## ABOUT THIS TASK
All pictures are to be dropped, and the remaining data set down exactly.

[DATA EXTRACTS Boundary: Start]

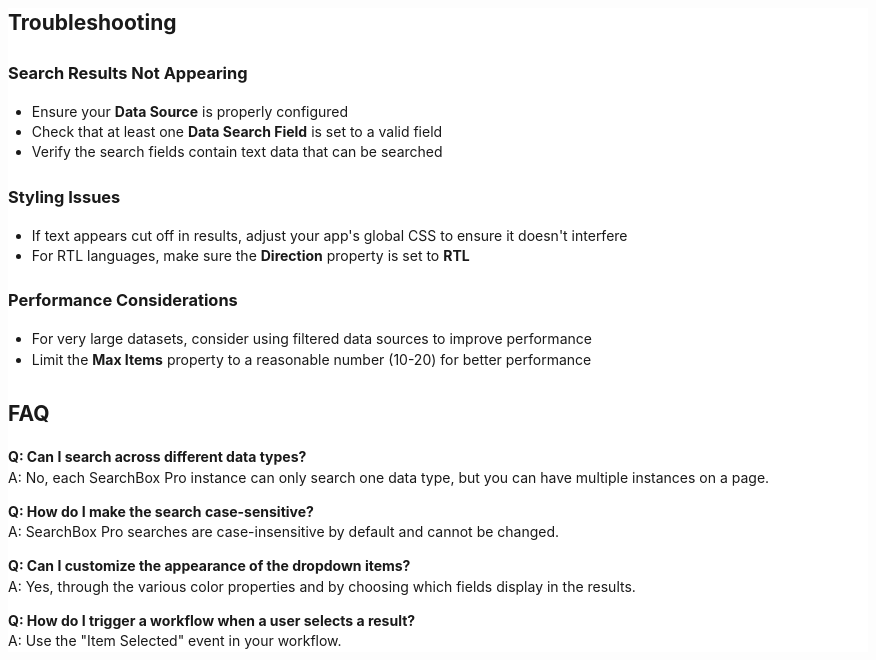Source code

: ## Troubleshooting

### Search Results Not Appearing

- Ensure your **Data Source** is properly configured
- Check that at least one **Data Search Field** is set to a valid field
- Verify the search fields contain text data that can be searched

### Styling Issues

- If text appears cut off in results, adjust your app's global CSS to ensure it doesn't interfere
- For RTL languages, make sure the **Direction** property is set to **RTL**

### Performance Considerations

- For very large datasets, consider using filtered data sources to improve performance
- Limit the **Max Items** property to a reasonable number (10-20) for better performance

## FAQ

**Q: Can I search across different data types?**  
A: No, each SearchBox Pro instance can only search one data type, but you can have multiple instances on a page.

**Q: How do I make the search case-sensitive?**  
A: SearchBox Pro searches are case-insensitive by default and cannot be changed.

**Q: Can I customize the appearance of the dropdown items?**  
A: Yes, through the various color properties and by choosing which fields display in the results.

**Q: How do I trigger a workflow when a user selects a result?**  
A: Use the "Item Selected" event in your workflow.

[DATA EXTRACTS Boundary: End]

## RESULT BELOW
Source code

: ## Troubleshooting

### Search Results Not Appearing

- Ensure your **Data Source** is properly configured
- Check that at least one **Data Search Field** is set to a valid field
- Verify the search fields contain text data that can be searched

### Styling Issues

- If text appears cut off in results, adjust your app's global CSS to ensure it doesn't interfere
- For RTL languages, make sure the **Direction** property is set to **RTL**

### Performance Considerations

- For very large datasets, consider using filtered data sources to improve performance
- Limit the **Max Items** property to a reasonable number (10-20) for better performance

## FAQ

**Q: Can I search across different data types?**  
A: No, each SearchBox Pro instance can only search one data type, but you can have multiple instances on a page.

**Q: How do I make the search case-sensitive?**  
A: SearchBox Pro searches are case-insensitive by default and cannot be changed.

**Q: Can I customize the appearance of the dropdown items?**  
A: Yes, through the various color properties and by choosing which fields display in the results.

**Q: How do I trigger a workflow when a user selects a result?**  
A: Use the "Item Selected" event in your workflow.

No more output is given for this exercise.